In July, 6.2 million Americans were unemployed for 27 weeks or more, about 45% of all unemployed. In December 2007, this group included 1.3 million Americans. So let's say there are approximately 5 million more long-term unemployed now than in a good job market.
But during this period of time the labor participation rate has been steadily declining, from 66% in December 2007 to 63.9% in July. This implies that about 5 million Americans left the workforce over this period. Now some of them retired or became homemakers without continuing to collect unemployment benefits, but a sizable portion also likely left for reasons like discouragement and eventually needs a job. Separately, the Bureau of Labor Statistics says 6.6 million people want a job but are not considered unemployed for technical reasons, up from 4.7 million in December 2007.
What can we gather from this?
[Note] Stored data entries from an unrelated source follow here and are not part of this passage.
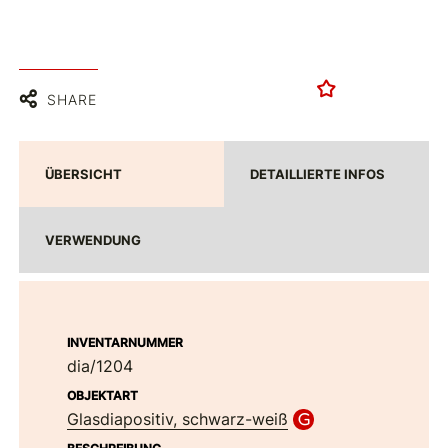
SHARE
ÜBERSICHT
DETAILLIERTE INFOS
VERWENDUNG
INVENTARNUMMER
dia/1204
OBJEKTART
Glasdiapositiv, schwarz-weiß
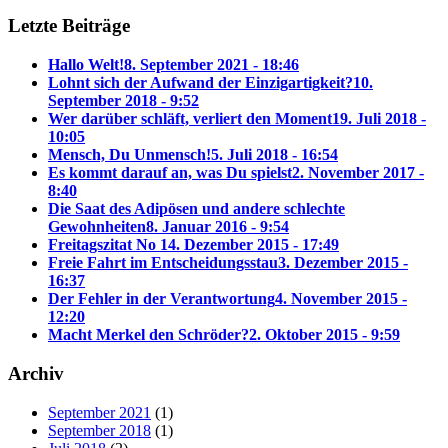
Letzte Beiträge
Hallo Welt!
8. September 2021 - 18:46
Lohnt sich der Aufwand der Einzigartigkeit?
10.
September 2018 - 9:52
Wer darüber schläft, verliert den Moment
19. Juli 2018 -
10:05
Mensch, Du Unmensch!
5. Juli 2018 - 16:54
Es kommt darauf an, was Du spielst
2. November 2017 -
8:40
Die Saat des Adipösen und andere schlechte
Gewohnheiten
8. Januar 2016 - 9:54
Freitagszitat No 1
4. Dezember 2015 - 17:49
Freie Fahrt im Entscheidungsstau
3. Dezember 2015 -
16:37
Der Fehler in der Verantwortung
4. November 2015 -
12:20
Macht Merkel den Schröder?
2. Oktober 2015 - 9:59
Archiv
September 2021
(1)
September 2018
(1)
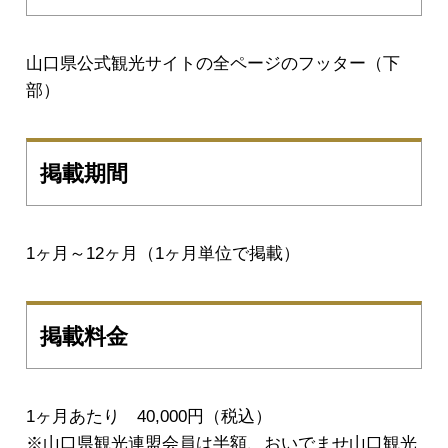
山口県公式観光サイトの全ページのフッター（下
部）
掲載期間
1ヶ月～12ヶ月（1ヶ月単位で掲載）
掲載料金
1ヶ月あたり 40,000円（税込）
※山口県観光連盟会員は半額、おいでませ山口観光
It's very likely that at least 2 million of the 5 million Americans who left the workforce still want a job but aren't considered unemployed. Are there at least 2 million Americans collecting extended unemployment benefits that don't really want a job? For that to be the case, at least 40% of the long-term unemployed would have to consist of permanent homemakers or retirees that are milking taxpayers. If fewer than 40% of the long-term unemployed are guilty of collecting unemployment but never wanting a job again, then I would argue that the unemployment rate understates the labor market's problem due to the large number who want a job, but aren't technically considered unemployed.
Considering all the numbers, it's hard to see how the Fed economists' worry could be legitimate. In fact, the opposite is more likely true. Extended unemployment benefits expire after 99 weeks, and unemployment has been well-elevated -- above 8% -- for 30 months. The few Americans who have likely exited the job market for good after being laid-off but continue to collect jobless benefits could easily be overshadowed by those who have run out of even those extended benefits and have temporarily given up looking.